M.C. Keegan-Ayer expressed concern about a budget amendment from the county’s Board of Education at a County Council meeting Tuesday night.
The council president told school board Vice President Joy Schaefer, Frederick County Public Schools Chief Operating Officer Paul Lebo, and FCPS’ director of capital programs, Adnan Mamoon, that she was worried that if they funded one of those amendments, its findings would be outdated by the time certain capital projects were proposed.
If corresponding capital improvement projects were funded, it would also require roughly a $91.85 million increase for fiscal years 2021 through 2023 in the county’s capital improvement project budget, according to staff reports.
One amendment proposes moving $100,000 from a Liberty Elementary Modernization/Addition Feasibility Study to fund a Brunswick Elementary Modernization Feasibility study.
The other proposes a surplus of $250,000 from the Frederick High School replacement project to fund a Facility and Program Assessment Study, focused on five elementary schools: Emmitsburg, Lewistown, Sabillasville, Thurmont and Wolfsville.
Lebo said Tuesday the study isn’t a feasibility study, but rather a look at improving the learning environment.
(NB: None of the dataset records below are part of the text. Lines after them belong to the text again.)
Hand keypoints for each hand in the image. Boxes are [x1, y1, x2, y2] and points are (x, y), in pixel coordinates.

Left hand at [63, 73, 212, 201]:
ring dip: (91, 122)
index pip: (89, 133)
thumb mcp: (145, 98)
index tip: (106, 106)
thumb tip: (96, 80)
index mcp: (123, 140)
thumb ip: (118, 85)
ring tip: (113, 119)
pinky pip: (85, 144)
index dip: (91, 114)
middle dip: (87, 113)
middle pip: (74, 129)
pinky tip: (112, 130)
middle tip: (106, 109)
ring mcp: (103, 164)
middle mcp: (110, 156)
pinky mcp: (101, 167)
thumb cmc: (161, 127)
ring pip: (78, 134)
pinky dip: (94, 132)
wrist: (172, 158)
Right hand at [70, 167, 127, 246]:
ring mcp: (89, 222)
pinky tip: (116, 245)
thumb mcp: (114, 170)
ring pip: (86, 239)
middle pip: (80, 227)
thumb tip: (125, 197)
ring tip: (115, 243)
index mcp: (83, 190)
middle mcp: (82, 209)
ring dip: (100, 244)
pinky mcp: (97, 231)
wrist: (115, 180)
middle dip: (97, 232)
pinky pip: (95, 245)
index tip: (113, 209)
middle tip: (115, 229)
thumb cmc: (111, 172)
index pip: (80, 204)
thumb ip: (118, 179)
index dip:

“Those five schools in particular are schools that do not meet our current educational specifications,” Lebo said. “A true renovation would allow [the school district] to address some of the challenges of meeting that learning environment.”
But Keegan-Ayer was concerned that the study’s findings would be outdated by the time projects for the five schools would be considered.
Schaefer said, however, that those schools require improvements and that the study would help with those.
“This will give us an opportunity to look at our most needy schools. ... I think that’s what this evaluation allows us to do, and allows us to look at more systemic renovation needs,” Schaefer said.
Keegan-Ayer said after the meeting that the county does not have the roughly $91.85 million needed as a result of that study because the five elementary schools proposed weren’t factored in to the capital improvement project budget for this fiscal year.
“I don’t want parents to think that these schools are going to be coming online any faster, because we don’t have the money to do them,” she said. “I watched over the 25-plus years as I’ve been following this, where the [Board of Education] approves something, and the parents think it’s going to come ... and then they come up here, to the county commissioners, and they said, ‘We never agreed to fund this. This is the CIP and the budget we passed.’”
Keegan-Ayer said the budget amendment concerning the feasibility study for Brunswick Elementary was OK, as county staff had planned for that project by indicating a “placeholder elementary school” project.
She said she understands why the Board of Education wants to improve five of its aging elementary schools, but budget restrictions mean that while the study can be funded, the projects themselves cannot.
“I understand conceptually why they want to get this study done now,” she said. “I’m just saying, it needed to be very clear to the public [that] we don’t have the money to fund those schools that the study might come back with ... somehow or another, something else is going to have to get bumped on the Board of Education’s [Capital Improvement Program] budget ... that’s our problem.”